1 July 2025

Closing the GAP: Strategic Presence Through Embedded U.S. Military Advisors



Strategic competition between great powers creates critical presence gaps that undermine long-term American influence and early warning capabilities. While adversaries deploy networks of advisors to build persistent relationships and shape the development of partner nations, American engagement remains largely episodic and crisis-driven. The Global Advisor Program (GAP) provides a revolutionary approach to strategic presence by institutionalizing embedded U.S. military advisors, designated as Volckmann Advisors, within partner nation defense establishments.

Drawing from Russell Volckmann's successful World War II guerrilla campaign in the Philippines and building upon Lieutenant General Eric Wendt's 2011 strategic vision, the Global Advisor Program addresses the institutional failures that prevented the original Volckmann Program from achieving lasting impact. By establishing a unified training and education pipeline at the Naval Postgraduate School that integrates Foreign Area Officer methodologies, Military Personnel Exchange Program infrastructure, and Special Operations Forces partnership expertise, GAP creates a scalable framework for persistent competition and crisis prevention.

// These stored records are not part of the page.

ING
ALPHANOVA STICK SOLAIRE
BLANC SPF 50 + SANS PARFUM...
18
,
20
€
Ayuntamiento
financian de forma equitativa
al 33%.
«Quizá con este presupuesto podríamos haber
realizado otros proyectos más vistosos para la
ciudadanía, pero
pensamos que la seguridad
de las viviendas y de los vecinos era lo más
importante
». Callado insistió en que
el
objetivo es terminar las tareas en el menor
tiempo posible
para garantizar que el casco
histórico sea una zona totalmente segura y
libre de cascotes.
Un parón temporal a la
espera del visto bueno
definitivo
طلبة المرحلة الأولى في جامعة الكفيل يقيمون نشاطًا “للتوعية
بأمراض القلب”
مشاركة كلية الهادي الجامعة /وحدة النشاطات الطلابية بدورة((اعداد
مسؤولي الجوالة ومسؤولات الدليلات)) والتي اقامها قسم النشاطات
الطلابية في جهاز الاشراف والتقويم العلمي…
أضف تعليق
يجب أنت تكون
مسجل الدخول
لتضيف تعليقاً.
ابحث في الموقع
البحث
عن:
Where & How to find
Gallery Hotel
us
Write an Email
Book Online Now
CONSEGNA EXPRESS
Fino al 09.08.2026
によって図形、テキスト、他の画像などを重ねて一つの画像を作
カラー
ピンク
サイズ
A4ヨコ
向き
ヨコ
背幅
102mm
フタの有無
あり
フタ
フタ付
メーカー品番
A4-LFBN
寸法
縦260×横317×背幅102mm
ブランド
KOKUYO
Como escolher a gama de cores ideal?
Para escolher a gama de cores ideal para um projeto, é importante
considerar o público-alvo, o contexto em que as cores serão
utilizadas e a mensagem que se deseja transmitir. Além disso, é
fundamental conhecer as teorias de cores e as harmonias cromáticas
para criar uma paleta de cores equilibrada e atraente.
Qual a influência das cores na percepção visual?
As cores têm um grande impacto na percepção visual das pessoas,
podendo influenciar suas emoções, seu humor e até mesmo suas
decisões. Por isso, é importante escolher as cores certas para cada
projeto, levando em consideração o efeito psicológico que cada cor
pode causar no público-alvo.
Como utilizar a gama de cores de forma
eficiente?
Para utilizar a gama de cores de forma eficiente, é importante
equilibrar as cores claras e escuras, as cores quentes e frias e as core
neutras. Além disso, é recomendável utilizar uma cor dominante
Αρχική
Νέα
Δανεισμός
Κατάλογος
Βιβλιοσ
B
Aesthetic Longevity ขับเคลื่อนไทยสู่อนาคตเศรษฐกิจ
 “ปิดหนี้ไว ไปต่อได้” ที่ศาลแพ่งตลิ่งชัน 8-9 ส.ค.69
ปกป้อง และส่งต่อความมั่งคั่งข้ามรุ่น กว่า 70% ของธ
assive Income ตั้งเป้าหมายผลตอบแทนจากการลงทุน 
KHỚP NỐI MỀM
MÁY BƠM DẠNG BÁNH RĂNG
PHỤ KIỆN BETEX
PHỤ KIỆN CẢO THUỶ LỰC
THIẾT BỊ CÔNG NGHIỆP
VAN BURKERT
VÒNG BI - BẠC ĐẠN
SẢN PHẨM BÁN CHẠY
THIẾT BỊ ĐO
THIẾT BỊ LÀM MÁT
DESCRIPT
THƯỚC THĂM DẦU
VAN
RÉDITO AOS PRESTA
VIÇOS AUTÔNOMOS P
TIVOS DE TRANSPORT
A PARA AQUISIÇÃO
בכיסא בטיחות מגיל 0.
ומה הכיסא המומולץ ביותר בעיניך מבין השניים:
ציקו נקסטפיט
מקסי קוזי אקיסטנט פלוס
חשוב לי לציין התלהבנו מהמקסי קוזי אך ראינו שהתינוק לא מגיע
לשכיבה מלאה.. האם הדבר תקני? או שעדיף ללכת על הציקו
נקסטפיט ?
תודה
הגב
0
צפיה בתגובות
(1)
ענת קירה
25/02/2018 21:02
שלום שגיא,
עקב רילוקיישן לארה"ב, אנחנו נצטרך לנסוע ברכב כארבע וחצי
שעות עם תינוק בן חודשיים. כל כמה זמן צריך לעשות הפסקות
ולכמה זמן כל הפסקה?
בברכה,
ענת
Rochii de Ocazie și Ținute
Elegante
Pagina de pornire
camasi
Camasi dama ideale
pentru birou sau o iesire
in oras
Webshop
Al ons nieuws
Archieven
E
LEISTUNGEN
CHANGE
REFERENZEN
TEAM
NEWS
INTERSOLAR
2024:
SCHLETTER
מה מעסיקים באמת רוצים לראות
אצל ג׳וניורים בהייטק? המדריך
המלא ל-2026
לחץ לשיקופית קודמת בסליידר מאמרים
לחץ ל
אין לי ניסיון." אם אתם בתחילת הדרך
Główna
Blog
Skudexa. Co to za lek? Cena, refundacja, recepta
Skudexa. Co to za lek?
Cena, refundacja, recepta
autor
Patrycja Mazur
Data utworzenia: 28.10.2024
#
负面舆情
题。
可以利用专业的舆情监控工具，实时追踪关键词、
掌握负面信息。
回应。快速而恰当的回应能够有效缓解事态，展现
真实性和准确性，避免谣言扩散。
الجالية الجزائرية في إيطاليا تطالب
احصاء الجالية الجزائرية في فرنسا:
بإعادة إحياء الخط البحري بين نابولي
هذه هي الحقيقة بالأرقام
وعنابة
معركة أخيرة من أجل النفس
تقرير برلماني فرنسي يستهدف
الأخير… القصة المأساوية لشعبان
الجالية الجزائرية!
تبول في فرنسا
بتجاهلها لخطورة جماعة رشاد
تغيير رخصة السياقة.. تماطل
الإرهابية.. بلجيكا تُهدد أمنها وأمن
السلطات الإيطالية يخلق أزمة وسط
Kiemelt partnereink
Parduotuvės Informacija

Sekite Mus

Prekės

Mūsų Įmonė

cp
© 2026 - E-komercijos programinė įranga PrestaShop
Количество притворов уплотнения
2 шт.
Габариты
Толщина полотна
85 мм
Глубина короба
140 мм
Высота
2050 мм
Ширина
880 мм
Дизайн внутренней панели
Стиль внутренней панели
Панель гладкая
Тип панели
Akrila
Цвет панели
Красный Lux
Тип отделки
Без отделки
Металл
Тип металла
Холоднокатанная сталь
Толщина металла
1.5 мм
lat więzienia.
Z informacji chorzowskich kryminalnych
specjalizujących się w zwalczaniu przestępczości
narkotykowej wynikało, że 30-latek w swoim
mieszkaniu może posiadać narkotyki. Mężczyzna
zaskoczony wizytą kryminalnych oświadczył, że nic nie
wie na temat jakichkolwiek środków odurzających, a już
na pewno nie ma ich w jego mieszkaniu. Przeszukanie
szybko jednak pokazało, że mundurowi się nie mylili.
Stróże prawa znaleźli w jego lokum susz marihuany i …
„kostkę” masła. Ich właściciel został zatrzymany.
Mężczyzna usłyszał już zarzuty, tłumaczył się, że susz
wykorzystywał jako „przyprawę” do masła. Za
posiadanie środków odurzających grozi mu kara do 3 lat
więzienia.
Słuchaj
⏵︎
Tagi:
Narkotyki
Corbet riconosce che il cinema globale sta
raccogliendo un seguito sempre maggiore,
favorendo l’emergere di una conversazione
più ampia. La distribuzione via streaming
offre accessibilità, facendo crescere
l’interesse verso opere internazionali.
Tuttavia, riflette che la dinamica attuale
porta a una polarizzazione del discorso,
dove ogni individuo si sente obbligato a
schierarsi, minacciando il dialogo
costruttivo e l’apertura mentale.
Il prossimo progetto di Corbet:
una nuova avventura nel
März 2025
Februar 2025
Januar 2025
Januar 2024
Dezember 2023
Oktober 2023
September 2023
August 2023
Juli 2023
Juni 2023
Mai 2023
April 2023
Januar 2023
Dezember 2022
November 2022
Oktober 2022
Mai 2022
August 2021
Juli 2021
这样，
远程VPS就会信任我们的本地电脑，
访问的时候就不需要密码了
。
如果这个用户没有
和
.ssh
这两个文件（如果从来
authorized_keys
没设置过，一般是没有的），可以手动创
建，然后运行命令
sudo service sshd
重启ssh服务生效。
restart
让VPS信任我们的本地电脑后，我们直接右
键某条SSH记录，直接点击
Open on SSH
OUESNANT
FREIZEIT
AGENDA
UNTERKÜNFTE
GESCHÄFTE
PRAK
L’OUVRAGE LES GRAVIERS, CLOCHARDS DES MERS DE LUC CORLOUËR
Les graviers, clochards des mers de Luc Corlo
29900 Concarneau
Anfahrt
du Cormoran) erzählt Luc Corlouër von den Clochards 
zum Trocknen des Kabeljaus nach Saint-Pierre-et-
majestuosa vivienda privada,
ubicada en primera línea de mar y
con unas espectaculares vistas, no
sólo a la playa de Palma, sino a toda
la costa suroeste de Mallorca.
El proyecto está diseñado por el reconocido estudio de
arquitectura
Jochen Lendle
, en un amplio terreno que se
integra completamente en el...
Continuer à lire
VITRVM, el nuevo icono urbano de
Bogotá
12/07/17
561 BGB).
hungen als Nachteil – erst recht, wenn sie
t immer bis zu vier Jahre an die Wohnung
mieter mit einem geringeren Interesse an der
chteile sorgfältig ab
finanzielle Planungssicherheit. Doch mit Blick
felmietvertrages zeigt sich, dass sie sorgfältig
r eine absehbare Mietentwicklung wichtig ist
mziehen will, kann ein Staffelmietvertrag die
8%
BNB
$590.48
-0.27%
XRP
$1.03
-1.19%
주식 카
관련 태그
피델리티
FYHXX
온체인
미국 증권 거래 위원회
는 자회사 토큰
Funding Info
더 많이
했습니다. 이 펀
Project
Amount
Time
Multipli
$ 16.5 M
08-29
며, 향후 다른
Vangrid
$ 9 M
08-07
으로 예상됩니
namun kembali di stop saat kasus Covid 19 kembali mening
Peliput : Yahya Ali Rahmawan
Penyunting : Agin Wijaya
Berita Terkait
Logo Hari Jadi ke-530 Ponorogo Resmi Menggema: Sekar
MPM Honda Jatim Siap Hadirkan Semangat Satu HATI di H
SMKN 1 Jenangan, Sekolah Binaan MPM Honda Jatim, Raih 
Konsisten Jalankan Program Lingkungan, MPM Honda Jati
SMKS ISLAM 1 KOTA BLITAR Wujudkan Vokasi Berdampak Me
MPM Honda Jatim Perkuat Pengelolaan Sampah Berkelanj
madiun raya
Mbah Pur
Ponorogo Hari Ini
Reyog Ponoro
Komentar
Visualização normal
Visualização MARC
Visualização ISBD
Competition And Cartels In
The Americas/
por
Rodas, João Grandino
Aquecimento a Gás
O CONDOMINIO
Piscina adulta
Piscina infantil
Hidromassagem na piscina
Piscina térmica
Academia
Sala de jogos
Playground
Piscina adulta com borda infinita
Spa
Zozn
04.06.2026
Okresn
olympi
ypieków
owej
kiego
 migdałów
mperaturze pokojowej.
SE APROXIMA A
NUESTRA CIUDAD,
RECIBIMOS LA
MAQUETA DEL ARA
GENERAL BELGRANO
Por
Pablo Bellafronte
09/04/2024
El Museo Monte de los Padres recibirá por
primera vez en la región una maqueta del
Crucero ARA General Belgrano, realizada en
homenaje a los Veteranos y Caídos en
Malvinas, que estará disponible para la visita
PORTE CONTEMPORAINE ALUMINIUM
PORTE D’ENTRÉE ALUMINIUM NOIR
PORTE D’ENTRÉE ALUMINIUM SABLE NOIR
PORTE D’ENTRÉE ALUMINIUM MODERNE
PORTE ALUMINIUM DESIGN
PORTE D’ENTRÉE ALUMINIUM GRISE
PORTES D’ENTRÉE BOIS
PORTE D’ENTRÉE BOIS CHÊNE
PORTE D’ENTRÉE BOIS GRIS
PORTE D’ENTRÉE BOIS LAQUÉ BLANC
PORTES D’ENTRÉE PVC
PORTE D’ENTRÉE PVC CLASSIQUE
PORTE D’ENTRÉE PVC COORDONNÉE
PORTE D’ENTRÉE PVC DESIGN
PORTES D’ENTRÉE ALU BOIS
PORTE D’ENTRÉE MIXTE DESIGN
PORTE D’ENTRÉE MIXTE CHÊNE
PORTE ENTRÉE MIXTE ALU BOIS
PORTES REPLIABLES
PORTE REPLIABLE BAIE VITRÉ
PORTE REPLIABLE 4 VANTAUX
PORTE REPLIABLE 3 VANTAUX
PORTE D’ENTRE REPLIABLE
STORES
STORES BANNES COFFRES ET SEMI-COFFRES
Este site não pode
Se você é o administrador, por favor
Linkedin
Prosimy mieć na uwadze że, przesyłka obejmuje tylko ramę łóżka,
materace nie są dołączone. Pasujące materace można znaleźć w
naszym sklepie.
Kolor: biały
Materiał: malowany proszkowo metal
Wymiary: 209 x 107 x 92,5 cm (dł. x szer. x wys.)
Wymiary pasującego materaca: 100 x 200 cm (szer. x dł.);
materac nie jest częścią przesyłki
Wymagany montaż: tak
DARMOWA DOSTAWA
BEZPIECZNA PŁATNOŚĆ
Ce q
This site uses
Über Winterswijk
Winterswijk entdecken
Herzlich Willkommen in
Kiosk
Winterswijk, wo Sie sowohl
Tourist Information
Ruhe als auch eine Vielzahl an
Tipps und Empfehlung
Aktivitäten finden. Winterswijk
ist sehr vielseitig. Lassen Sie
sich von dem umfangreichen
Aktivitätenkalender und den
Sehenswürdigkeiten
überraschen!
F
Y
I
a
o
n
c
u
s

The program's dual-use architecture enables Volckmann Advisors to shape outcomes during peacetime competition while providing critical force multiplication during potential conflicts. Through systematic cultural training, education, language proficiency development, and deliberate career management, GAP transforms sporadic advisory efforts into enduring strategic assets. Initial deployment of twenty Volckmann Advisors to Indo-Pacific and European theaters by 2027 would demonstrate proof of concept while establishing the foundation for global expansion.

Strategic competition demands presence that determines influence and relationships that shape outcomes. GAP provides America's asymmetric advantage: the ability to embed trust before crises emerge, multiply partner capabilities during conflicts, and maintain influence through principled partnership rather than coercive presence. Where strategic gaps exist, GAP fills them.